Segundo ele, o texto foi construído considerando uma decisão recente do STF (Supremo Tribunal Federal) sobre o Marco Civil da Internet.
“A gente chega a uma solução muito madura e equilibrada no Brasil, do meu ponto de vista”, afirmou em coletiva de imprensa.
Durigan ressaltou ainda que a estratégia digital é “um nó fundamental” para o desenvolvimento do país e afirmou que a agenda do setor representa um marco do governo Lula.
De acordo com o secretário, caberá ao Cade (Conselho Administrativo de Defesa Econômica) instaurar processos de designação de plataformas consideradas de relevância sistêmica, com base em critérios como faturamento e número de usuários.
Ele acrescentou que a formulação do projeto teve respaldo amplo de associações, empresas e entidades de defesa do consumidor.
“Mesmo bancos e setores que a gente não vê como os setores mais vulneráveis desse diálogo, acabaram reconhecendo a importância de ter mais competição, instrumentos, mecanismos de salvaguarda nesse mercado no Brasil.

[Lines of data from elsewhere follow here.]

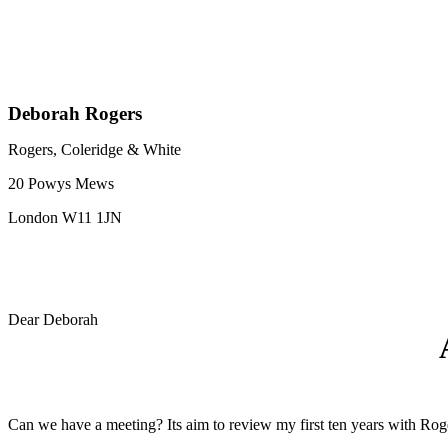
Deborah Rogers
Rogers, Coleridge & White
20 Powys Mews
London W11 1JN
Dear Deborah
Can we have a meeting? Its aim to review my first ten years with Roge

Certamente vai fazer ganhos para a economia brasileira, para as empresas, principalmente as micro e pequenas empresas — mas não só, para os consumidores e trabalhadores das empresas, isso é fundamental”, disse.

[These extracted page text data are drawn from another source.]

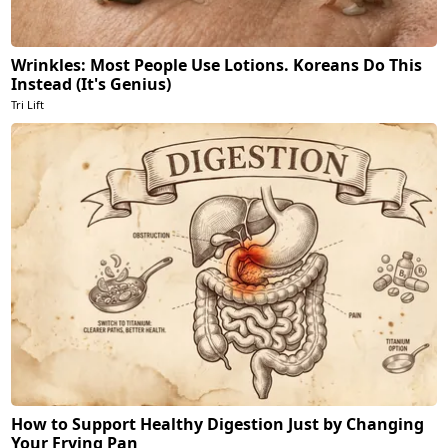
Wrinkles: Most People Use Lotions. Koreans Do This
Instead (It's Genius)
Tri Lift
How to Support Healthy Digestion Just by Changing
Your Frying Pan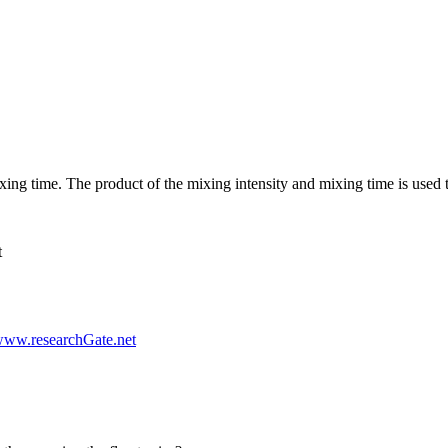
ing time. The product of the mixing intensity and mixing time is used t
t
www.researchGate.net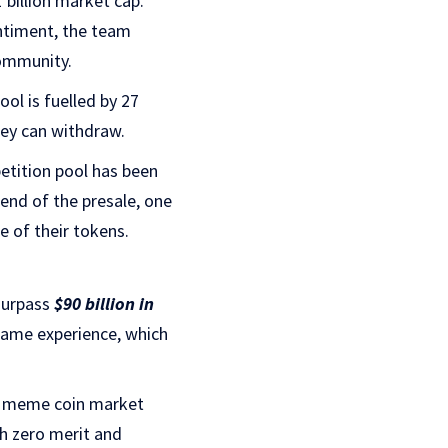
 billion market cap.
ntiment, the team
community.
ol is fuelled by 27
hey can withdraw.
petition pool has been
 end of the presale, one
ate of their tokens.
 surpass
$90 billion in
game experience, which
e meme coin market
th zero merit and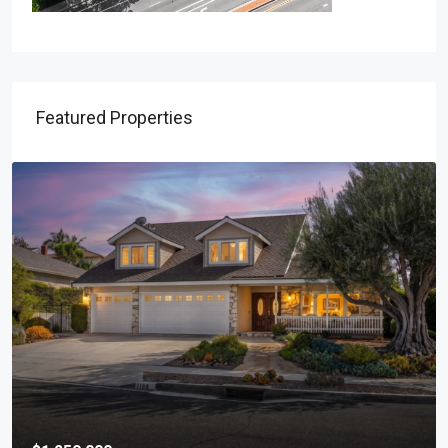
Featured Properties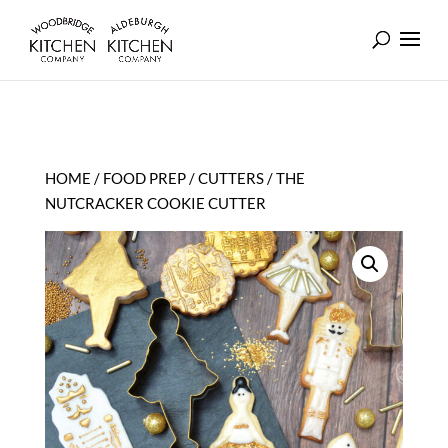
HOME
/
FOOD PREP
/
CUTTERS
/ THE
NUTCRACKER COOKIE CUTTER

A cerimônia no Palácio do Planalto foi para a sanção da lei que cria o chamado ECA Digital, para proteção nas redes sociais de menores de idade. O texto cria normas e punições para quem expor de forma pejorativa ou explorar crianças e adolescentes na internet.
Big techs
Pela proposta apresentada, a regulação concorrencial amplia os poderes do Cade para enquadrar plataformas digitais de relevância sistêmica, com base em critérios como faturamento, número de usuários e posição estratégica nos mercados.

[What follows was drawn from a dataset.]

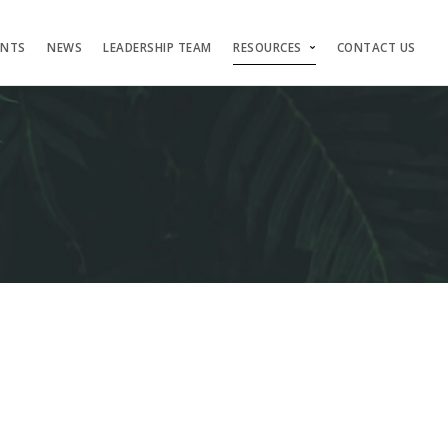
ENTS
NEWS
LEADERSHIP TEAM
RESOURCES
CONTACT US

A proposta prevê a possibilidade de impor obrigações especiais às empresas, como transparência em algoritmos de busca, portabilidade de dados e notificação prévia de aquisições de startups. O texto será encaminhado à Câmara dos Deputados nesta quinta-feira (18).
Já a Medida Provisória que cria o ReData, regime especial de tributação voltado para estimular datacenters e fortalecer a economia digital, concede isenções de tributos sobre equipamentos de TIC, mas condiciona os benefícios a contrapartidas como investimento em pesquisa e inovação, oferta mínima de serviços para o mercado interno e critérios de sustentabilidade.
O governo estima investimentos bilionários nos próximos anos com a construção das estruturas. A renúncia fiscal já foi contabilizada no orçamento de 2026 e deverá custar R$ 5,2 bilhões no próximo ano. O texto será publicado no DOU (Diário Oficial da União) desta quinta.